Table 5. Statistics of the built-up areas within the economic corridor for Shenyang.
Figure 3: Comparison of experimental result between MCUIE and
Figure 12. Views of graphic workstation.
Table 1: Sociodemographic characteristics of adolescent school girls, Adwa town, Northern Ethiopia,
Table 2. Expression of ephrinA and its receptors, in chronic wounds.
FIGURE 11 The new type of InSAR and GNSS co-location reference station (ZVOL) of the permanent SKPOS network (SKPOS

• [Work to be completed]
Gather all lines from the records above in which "Table" appears.

• [Exercise output]
Table 5. Statistics of the built-up areas within the economic corridor for Shenyang.
Table 1: Sociodemographic characteristics of adolescent school girls, Adwa town, Northern Ethiopia,
Table 2. Expression of ephrinA and its receptors, in chronic wounds.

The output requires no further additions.